--- Your task ---
Without carrying over a single picture, write out the records below exactly.

--- Excerpted data ---
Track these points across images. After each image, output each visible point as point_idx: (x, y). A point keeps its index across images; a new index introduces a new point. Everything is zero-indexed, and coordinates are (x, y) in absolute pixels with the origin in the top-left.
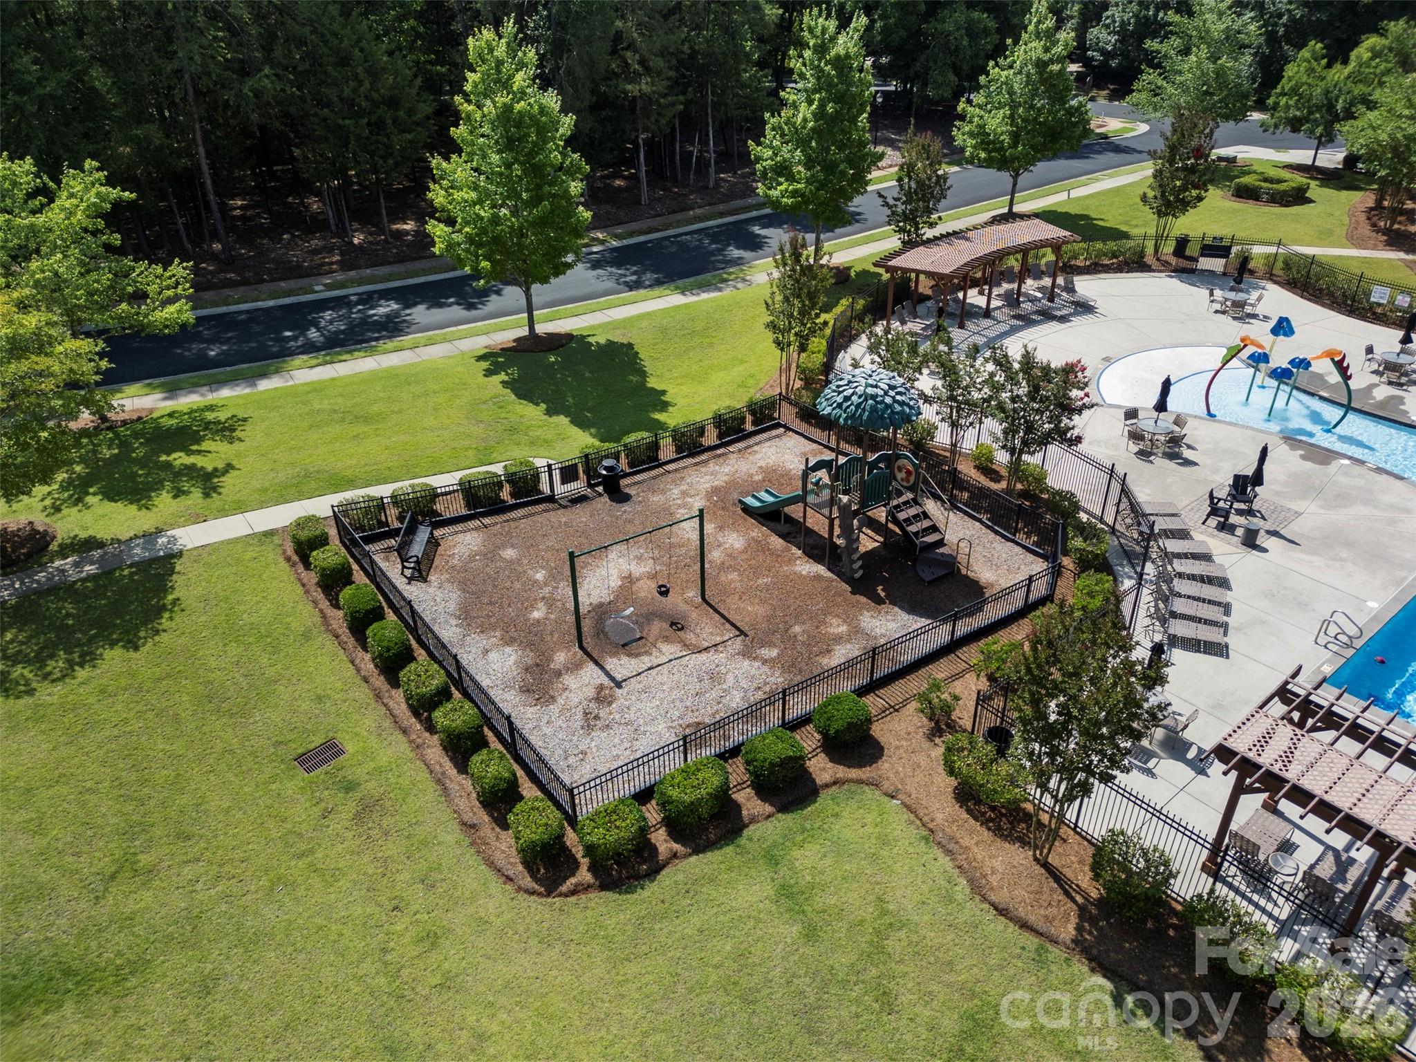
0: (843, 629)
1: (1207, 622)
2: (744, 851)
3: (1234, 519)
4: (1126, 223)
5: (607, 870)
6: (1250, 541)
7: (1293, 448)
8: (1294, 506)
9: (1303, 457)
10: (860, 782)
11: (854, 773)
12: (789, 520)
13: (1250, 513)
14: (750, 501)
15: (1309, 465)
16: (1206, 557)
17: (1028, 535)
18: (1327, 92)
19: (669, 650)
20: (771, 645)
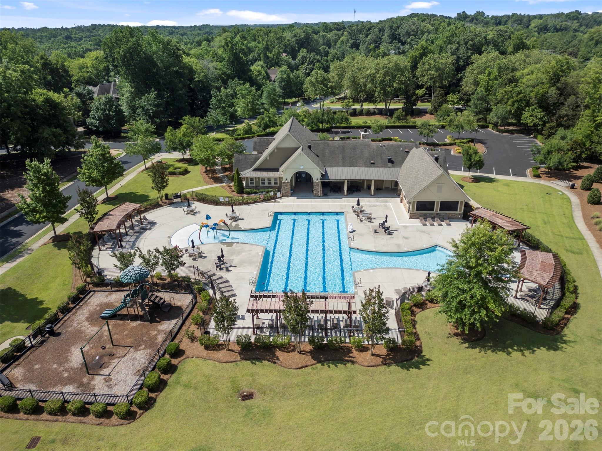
0: (156, 332)
1: (229, 291)
2: (170, 386)
3: (222, 266)
4: (145, 192)
5: (144, 407)
6: (228, 270)
7: (224, 245)
8: (231, 258)
9: (227, 246)
10: (184, 359)
11: (182, 358)
12: (119, 315)
13: (224, 264)
14: (103, 315)
15: (229, 248)
16: (221, 278)
17: (181, 290)
18: (180, 141)
19: (115, 361)
20: (141, 345)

--- Response box ---
Track these points across images. After each image, output each visible point as point_idx: (x, y). A point keeps its index across images; a new index introduces a new point. Everything is zero-indexed, and coordinates are (x, y) in absolute pixels with the origin in the top-left.
0: (843, 629)
1: (1207, 622)
2: (744, 851)
3: (1234, 519)
4: (1126, 223)
5: (607, 870)
6: (1250, 541)
7: (1293, 448)
8: (1294, 506)
9: (1303, 457)
10: (860, 782)
11: (854, 773)
12: (789, 520)
13: (1250, 513)
14: (750, 501)
15: (1309, 465)
16: (1206, 557)
17: (1028, 535)
18: (1327, 92)
19: (669, 650)
20: (771, 645)
0: (156, 332)
1: (229, 291)
2: (170, 386)
3: (222, 266)
4: (145, 192)
5: (144, 407)
6: (228, 270)
7: (224, 245)
8: (231, 258)
9: (227, 246)
10: (184, 359)
11: (182, 358)
12: (119, 315)
13: (224, 264)
14: (103, 315)
15: (229, 248)
16: (221, 278)
17: (181, 290)
18: (180, 141)
19: (115, 361)
20: (141, 345)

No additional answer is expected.